Traditional Latin Mass: Feast of the Sacred Heart

By the Sacred Heart of Jesus must be understood not the lifeless heart, separated from the body of Christ, but the tender, loving heart of the God-Man, the home of all His emotions, the fountain of all His virtues, and the most touching embodiment of His infinite love for man. The Catholic Church, in like manner, sets apart certain festivals with appropriate Mass and office, in honor of the cross, of our Lord’s sacred blood and wounds that our devotion to the Redeemer may be rendered more fervent by the contemplation of these objects, for Jesus has shed His blood for us, has received wounds for us which He retained even after His resurrection, as eternal signs of His immense love for man, has taken them with Him to heaven, and will show them to us on the judgment Day. How much more should our Saviour’s Sacred Heart be the object of our devotion, since all the thoughts, sentiments, and emotions of this most loving heart aim only at our salvation, and since it is always ready to receive truly penitent sinners to forgive them, again to turn His love to them, and make them sharers in eternal bliss.

Therefore the saints have from the first encouraged a tender devotion to this most Sacred Heart, as already mentioned. “Longinus,” says St. Augustine, “opened the side of Jesus with His spear; in it I enter, and securely rest.” “O how good,” exclaims St. Bernard, “how lovely to take up my abode in this Heart! In this temple, in this sanctuary, before this ark of the covenant, I will adore and praise the name of the Lord, and say with the prophet: I have found in the heart of Jesus, my king, my brother, my friend.” “Believe me, O blinded men,” says St. Bonaventura, “if you knew how to enter by His sacred wounds into the interior of Jesus, you would there find not, only a wonderful sweetness for your soul, but even sweet repose for your body. And if even the body there finds rest, how great, think you, must be the sweetness which the spirit there enjoys, if through these wounds we become united to the Sacred Heart of Jesus!” And St. Peter Damian says: “In this adorable heart we find the weapons with which to defend ourselves against our enemies, a cure for our ills, powerful help against temptations, the sweetest consolation is suffering, and the purest joy in this valley of tears.”
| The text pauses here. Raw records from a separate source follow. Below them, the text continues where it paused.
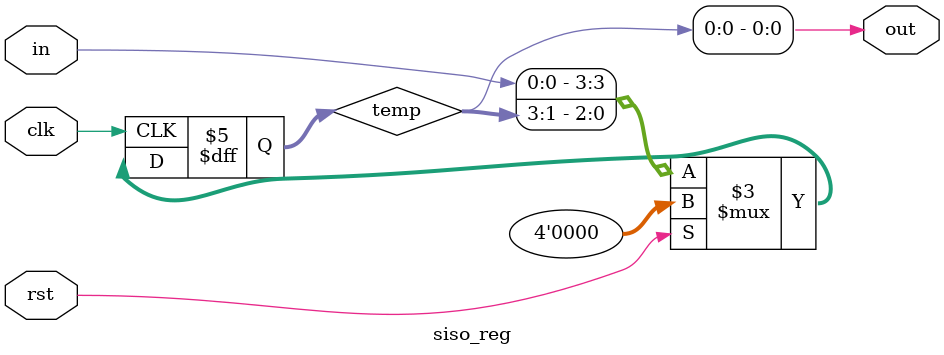
<source format=v>
module siso_reg (clk,rst,in,out);
  parameter WIDTH = 4;
  input clk,rst,in;
  output out;
  reg [WIDTH-1:0] temp;
  always@(posedge clk) begin
    if(rst)
      temp <= 0;
    else
      temp <= {in, temp[WIDTH-1:1]};
  end
  assign out = temp[0];
endmodule

</source>
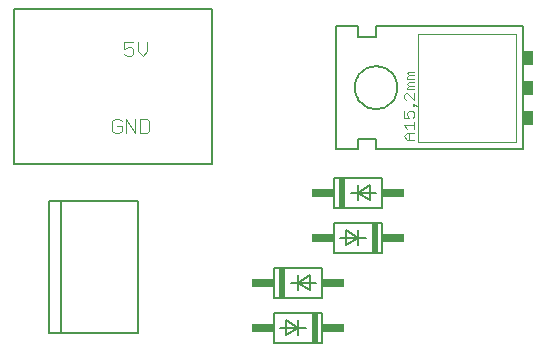
<source format=gto>
G75*
%MOIN*%
%OFA0B0*%
%FSLAX24Y24*%
%IPPOS*%
%LPD*%
%AMOC8*
5,1,8,0,0,1.08239X$1,22.5*
%
%ADD10C,0.0060*%
%ADD11C,0.0020*%
%ADD12C,0.0040*%
%ADD13R,0.0350X0.0500*%
%ADD14R,0.0200X0.1000*%
%ADD15R,0.0750X0.0300*%
%ADD16C,0.0050*%
%ADD17C,0.0080*%
D10*
X008850Y006150D02*
X010450Y006150D01*
X010450Y007150D01*
X008850Y007150D01*
X008850Y006150D01*
X009250Y006400D02*
X009650Y006650D01*
X009650Y006900D01*
X009650Y006650D02*
X009650Y006400D01*
X009650Y006650D02*
X009050Y006650D01*
X009250Y006400D02*
X009250Y006900D01*
X009650Y006650D01*
X009900Y006650D01*
X010450Y007650D02*
X008850Y007650D01*
X008850Y008650D01*
X010450Y008650D01*
X010450Y007650D01*
X010050Y007900D02*
X009650Y008150D01*
X009650Y007900D01*
X009650Y008150D02*
X009400Y008150D01*
X009650Y008150D02*
X009650Y008400D01*
X009650Y008150D02*
X010050Y008400D01*
X010050Y007900D01*
X010250Y008150D02*
X009650Y008150D01*
X010850Y009150D02*
X012450Y009150D01*
X012450Y010150D01*
X010850Y010150D01*
X010850Y009150D01*
X011250Y009400D02*
X011650Y009650D01*
X011650Y009900D01*
X011650Y009650D02*
X011650Y009400D01*
X011650Y009650D02*
X011050Y009650D01*
X011250Y009400D02*
X011250Y009900D01*
X011650Y009650D01*
X011900Y009650D01*
X012450Y010650D02*
X010850Y010650D01*
X010850Y011650D01*
X012450Y011650D01*
X012450Y010650D01*
X012050Y010900D02*
X011650Y011150D01*
X011650Y010900D01*
X011650Y011150D02*
X011400Y011150D01*
X011650Y011150D02*
X011650Y011400D01*
X011650Y011150D02*
X012050Y011400D01*
X012050Y010900D01*
X012250Y011150D02*
X011650Y011150D01*
X011650Y012600D02*
X010900Y012600D01*
X010900Y016700D01*
X011650Y016700D01*
X011650Y016350D01*
X012250Y016350D01*
X012250Y016700D01*
X017150Y016700D01*
X017150Y012600D01*
X012250Y012600D01*
X012250Y012950D01*
X011650Y012950D01*
X011650Y012600D01*
X011540Y014650D02*
X011542Y014703D01*
X011548Y014756D01*
X011558Y014808D01*
X011572Y014859D01*
X011589Y014909D01*
X011610Y014958D01*
X011635Y015005D01*
X011663Y015050D01*
X011695Y015093D01*
X011730Y015133D01*
X011767Y015170D01*
X011807Y015205D01*
X011850Y015237D01*
X011895Y015265D01*
X011942Y015290D01*
X011991Y015311D01*
X012041Y015328D01*
X012092Y015342D01*
X012144Y015352D01*
X012197Y015358D01*
X012250Y015360D01*
X012303Y015358D01*
X012356Y015352D01*
X012408Y015342D01*
X012459Y015328D01*
X012509Y015311D01*
X012558Y015290D01*
X012605Y015265D01*
X012650Y015237D01*
X012693Y015205D01*
X012733Y015170D01*
X012770Y015133D01*
X012805Y015093D01*
X012837Y015050D01*
X012865Y015005D01*
X012890Y014958D01*
X012911Y014909D01*
X012928Y014859D01*
X012942Y014808D01*
X012952Y014756D01*
X012958Y014703D01*
X012960Y014650D01*
X012958Y014597D01*
X012952Y014544D01*
X012942Y014492D01*
X012928Y014441D01*
X012911Y014391D01*
X012890Y014342D01*
X012865Y014295D01*
X012837Y014250D01*
X012805Y014207D01*
X012770Y014167D01*
X012733Y014130D01*
X012693Y014095D01*
X012650Y014063D01*
X012605Y014035D01*
X012558Y014010D01*
X012509Y013989D01*
X012459Y013972D01*
X012408Y013958D01*
X012356Y013948D01*
X012303Y013942D01*
X012250Y013940D01*
X012197Y013942D01*
X012144Y013948D01*
X012092Y013958D01*
X012041Y013972D01*
X011991Y013989D01*
X011942Y014010D01*
X011895Y014035D01*
X011850Y014063D01*
X011807Y014095D01*
X011767Y014130D01*
X011730Y014167D01*
X011695Y014207D01*
X011663Y014250D01*
X011635Y014295D01*
X011610Y014342D01*
X011589Y014391D01*
X011572Y014441D01*
X011558Y014492D01*
X011548Y014544D01*
X011542Y014597D01*
X011540Y014650D01*
D11*
X013650Y012850D02*
X016900Y012850D01*
X016900Y016450D01*
X013650Y016450D01*
X013650Y012850D01*
D12*
X013530Y012920D02*
X013296Y012920D01*
X013180Y013037D01*
X013296Y013154D01*
X013530Y013154D01*
X013530Y013279D02*
X013530Y013513D01*
X013530Y013396D02*
X013180Y013396D01*
X013296Y013279D01*
X013355Y013154D02*
X013355Y012920D01*
X013355Y013638D02*
X013180Y013638D01*
X013180Y013872D01*
X013296Y013813D02*
X013296Y013755D01*
X013355Y013638D01*
X013472Y013638D02*
X013530Y013697D01*
X013530Y013813D01*
X013472Y013872D01*
X013355Y013872D01*
X013296Y013813D01*
X013472Y014056D02*
X013530Y014056D01*
X013530Y014114D01*
X013472Y014114D01*
X013472Y014056D01*
X013530Y014114D02*
X013647Y013997D01*
X013530Y014237D02*
X013296Y014470D01*
X013238Y014470D01*
X013180Y014412D01*
X013180Y014295D01*
X013238Y014237D01*
X013530Y014237D02*
X013530Y014470D01*
X013530Y014596D02*
X013296Y014596D01*
X013296Y014654D01*
X013355Y014713D01*
X013296Y014771D01*
X013355Y014829D01*
X013530Y014829D01*
X013530Y014713D02*
X013355Y014713D01*
X013296Y014955D02*
X013296Y015013D01*
X013355Y015072D01*
X013296Y015130D01*
X013355Y015188D01*
X013530Y015188D01*
X013530Y015072D02*
X013355Y015072D01*
X013296Y014955D02*
X013530Y014955D01*
X004689Y013529D02*
X004689Y013222D01*
X004612Y013145D01*
X004382Y013145D01*
X004382Y013606D01*
X004612Y013606D01*
X004689Y013529D01*
X004228Y013606D02*
X004228Y013145D01*
X003921Y013606D01*
X003921Y013145D01*
X003768Y013222D02*
X003768Y013375D01*
X003614Y013375D01*
X003461Y013222D02*
X003538Y013145D01*
X003691Y013145D01*
X003768Y013222D01*
X003768Y013529D02*
X003691Y013606D01*
X003538Y013606D01*
X003461Y013529D01*
X003461Y013222D01*
X003931Y015704D02*
X003855Y015781D01*
X003931Y015704D02*
X004085Y015704D01*
X004162Y015781D01*
X004162Y015934D01*
X004085Y016011D01*
X004008Y016011D01*
X003855Y015934D01*
X003855Y016165D01*
X004162Y016165D01*
X004315Y016165D02*
X004315Y015858D01*
X004469Y015704D01*
X004622Y015858D01*
X004622Y016165D01*
D13*
X017325Y015650D03*
X017325Y014650D03*
X017325Y013650D03*
D14*
X012200Y009650D03*
X011100Y011150D03*
X009100Y008150D03*
X010200Y006650D03*
D15*
X010825Y006650D03*
X010825Y008150D03*
X010475Y009650D03*
X010475Y011150D03*
X012825Y011150D03*
X012825Y009650D03*
X008475Y008150D03*
X008475Y006650D03*
D16*
X006787Y012113D02*
X000173Y012113D01*
X000173Y017287D01*
X006787Y017287D01*
X006787Y012113D01*
D17*
X001351Y010870D02*
X001351Y006461D01*
X001744Y006461D01*
X001744Y010870D01*
X004304Y010870D01*
X004304Y006461D01*
X001744Y006461D01*
X001744Y010870D02*
X001351Y010870D01*
M02*

</source>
St. Mechtild and St. Gertrude found themselves transported in an especial manner by the tenderness of this adorable heart, to adore it fervently, and Gertrude, enlightened by the Spirit of God, spoke these prophetic words: “The Lord retained until these late centuries the devotion to His Sacred Heart, as a last effort of His divine love.” We have already seen how these words have been verified in the pious Margaret. O would that Jesus’ great desire that all men, might know and love His Sacred Heart be accomplished!